Dentro dessas regiões, a circulação de caminhões passa a ser limitada conforme o porte do veículo e o horário. Para o comércio, isso significa que entregas realizadas por caminhões de médio e grande porte terão horários restritos, especialmente nos períodos de maior movimento da cidade.
Abastecimento deve ser planejado
O abastecimento de lojas, supermercados, farmácias e outros estabelecimentos deve ser reorganizado, já que:
- Caminhões maiores não poderão circular em horários de pico
- Parte das entregas terá que ser feita fora do horário comercial tradicional
- Pode haver necessidade de antecipação ou reprogramação de pedidos
Em contrapartida, veículos leves e VUCs (até 10 toneladas) seguem com circulação liberada, o que pode se tornar uma alternativa logística importante.
Centro mais restrito: atenção redobrada
Nos principais corredores comerciais, como a Rua 14 de Julho, as regras são ainda mais rígidas:
- Está proibida a circulação de veículos acima de 3.500 kg, salvo autorização
- Na área central mais restrita, a carga e descarga deve ocorrer somente em vagas sinalizadas
Isso exige atenção principalmente de lojistas com operações frequentes de recebimento de mercadorias.

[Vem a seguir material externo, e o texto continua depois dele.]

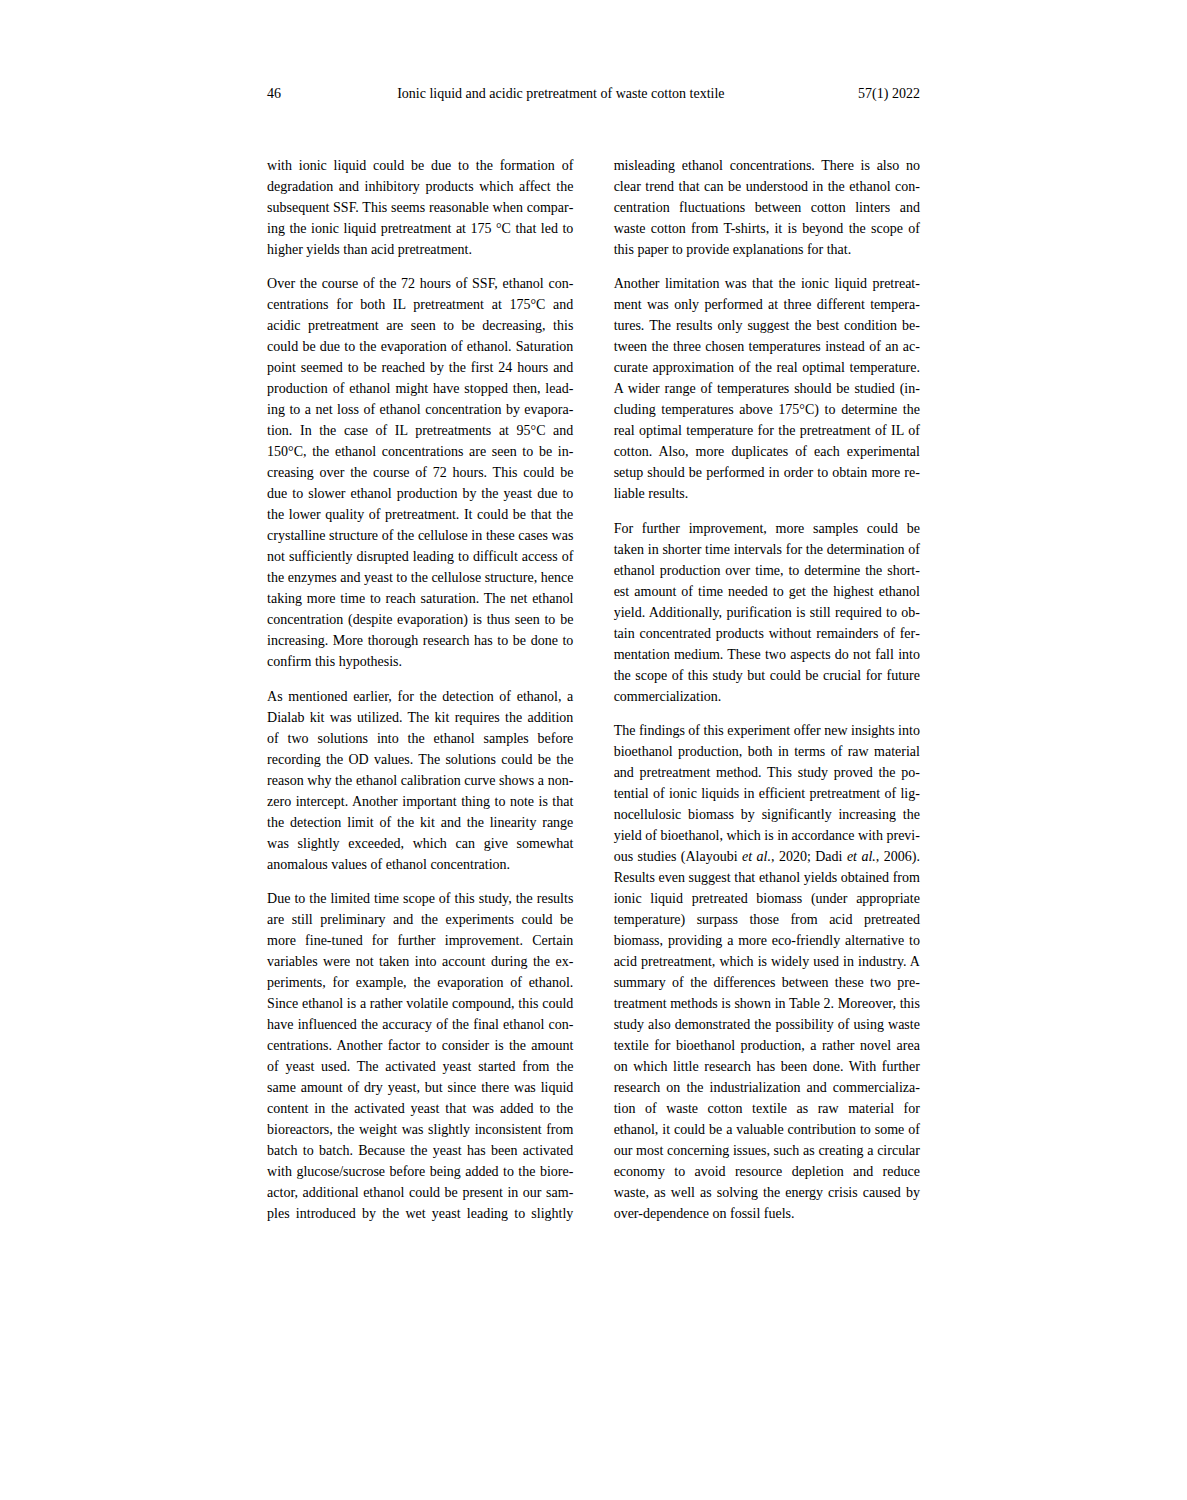46 Ionic liquid and acidic pretreatment of waste cotton textile 57(1) 2022
with ionic liquid could be due to the formation of degradation and inhibitory products which affect the subsequent SSF. This seems reasonable when comparing the ionic liquid pretreatment at 175 °C that led to higher yields than acid pretreatment.
Over the course of the 72 hours of SSF, ethanol concentrations for both IL pretreatment at 175°C and acidic pretreatment are seen to be decreasing, this could be due to the evaporation of ethanol. Saturation point seemed to be reached by the first 24 hours and production of ethanol might have stopped then, leading to a net loss of ethanol concentration by evaporation. In the case of IL pretreatments at 95°C and 150°C, the ethanol concentrations are seen to be increasing over the course of 72 hours. This could be due to slower ethanol production by the yeast due to the lower quality of pretreatment. It could be that the crystalline structure of the cellulose in these cases was not sufficiently disrupted leading to difficult access of the enzymes and yeast to the cellulose structure, hence taking more time to reach saturation. The net ethanol concentration (despite evaporation) is thus seen to be increasing. More thorough research has to be done to confirm this hypothesis.
As mentioned earlier, for the detection of ethanol, a Dialab kit was utilized. The kit requires the addition of two solutions into the ethanol samples before recording the OD values. The solutions could be the reason why the ethanol calibration curve shows a non-zero intercept. Another important thing to note is that the detection limit of the kit and the linearity range was slightly exceeded, which can give somewhat anomalous values of ethanol concentration.
Due to the limited time scope of this study, the results are still preliminary and the experiments could be more fine-tuned for further improvement. Certain variables were not taken into account during the experiments, for example, the evaporation of ethanol. Since ethanol is a rather volatile compound, this could have influenced the accuracy of the final ethanol concentrations. Another factor to consider is the amount of yeast used. The activated yeast started from the same amount of dry yeast, but since there was liquid content in the activated yeast that was added to the bioreactors, the weight was slightly inconsistent from batch to batch. Because the yeast has been activated with glucose/sucrose before being added to the bioreactor, additional ethanol could be present in our samples introduced by the wet yeast leading to slightly misleading ethanol concentrations. There is also no clear trend that can be understood in the ethanol concentration fluctuations between cotton linters and waste cotton from T-shirts, it is beyond the scope of this paper to provide explanations for that.
Another limitation was that the ionic liquid pretreatment was only performed at three different temperatures. The results only suggest the best condition between the three chosen temperatures instead of an accurate approximation of the real optimal temperature. A wider range of temperatures should be studied (including temperatures above 175°C) to determine the real optimal temperature for the pretreatment of IL of cotton. Also, more duplicates of each experimental setup should be performed in order to obtain more reliable results.
For further improvement, more samples could be taken in shorter time intervals for the determination of ethanol production over time, to determine the shortest amount of time needed to get the highest ethanol yield. Additionally, purification is still required to obtain concentrated products without remainders of fermentation medium. These two aspects do not fall into the scope of this study but could be crucial for future commercialization.
The findings of this experiment offer new insights into bioethanol production, both in terms of raw material and pretreatment method. This study proved the potential of ionic liquids in efficient pretreatment of lignocellulosic biomass by significantly increasing the yield of bioethanol, which is in accordance with previous studies (Alayoubi et al., 2020; Dadi et al., 2006). Results even suggest that ethanol yields obtained from ionic liquid pretreated biomass (under appropriate temperature) surpass those from acid pretreated biomass, providing a more eco-friendly alternative to acid pretreatment, which is widely used in industry. A summary of the differences between these two pretreatment methods is shown in Table 2. Moreover, this study also demonstrated the possibility of using waste textile for bioethanol production, a rather novel area on which little research has been done. With further research on the industrialization and commercialization of waste cotton textile as raw material for ethanol, it could be a valuable contribution to some of our most concerning issues, such as creating a circular economy to avoid resource depletion and reduce waste, as well as solving the energy crisis caused by over-dependence on fossil fuels.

Quem não se adapta pode ser penalizado
O descumprimento das regras pode resultar em sanções previstas na legislação de trânsito, incluindo multas.
Por isso, além de reorganizar a logística, os comerciantes devem alinhar as mudanças com:
- Transportadoras
- Fornecedores
- Equipes de recebimento
Exceções e autorizações
O decreto prevê exceções para atividades essenciais, incluindo o transporte de alimentos perecíveis e insumos hospitalares, mas, em muitos casos, pode ser necessário cadastro ou autorização prévia junto à Agetran.
Para situações fora da regra, como entregas específicas ou operações diferenciadas, é possível solicitar autorização especial com antecedência mínima de três dias úteis.
Orientação ao comerciante
Diante das mudanças, a Fecomércio MS reforça a importância de que os empresários:
- Ajustem horários de recebimento de mercadorias
- Avaliem alternativas logísticas, como uso de veículos menores
- Planejem estoques com maior antecedência
- Evitem operações nos horários de restrição
A entidade segue acompanhando a implementação das novas regras e dialogando com o poder público, buscando garantir condições adequadas para o funcionamento do comércio na Capital.
Impacto no dia a dia das empresas
As novas medidas exigem mais organização, mas também podem contribuir para um trânsito mais fluido, beneficiando o acesso de consumidores às áreas comerciais.
A adaptação do setor será fundamental para reduzir impactos e manter a eficiência das operações.
“O comerciante precisa se antecipar e organizar sua logística para evitar prejuízos. Esse novo cenário exige planejamento, diálogo com fornecedores e adaptação das rotinas.” destaca o presidente do Sistema Comércio MS, Juliano Wetheimer.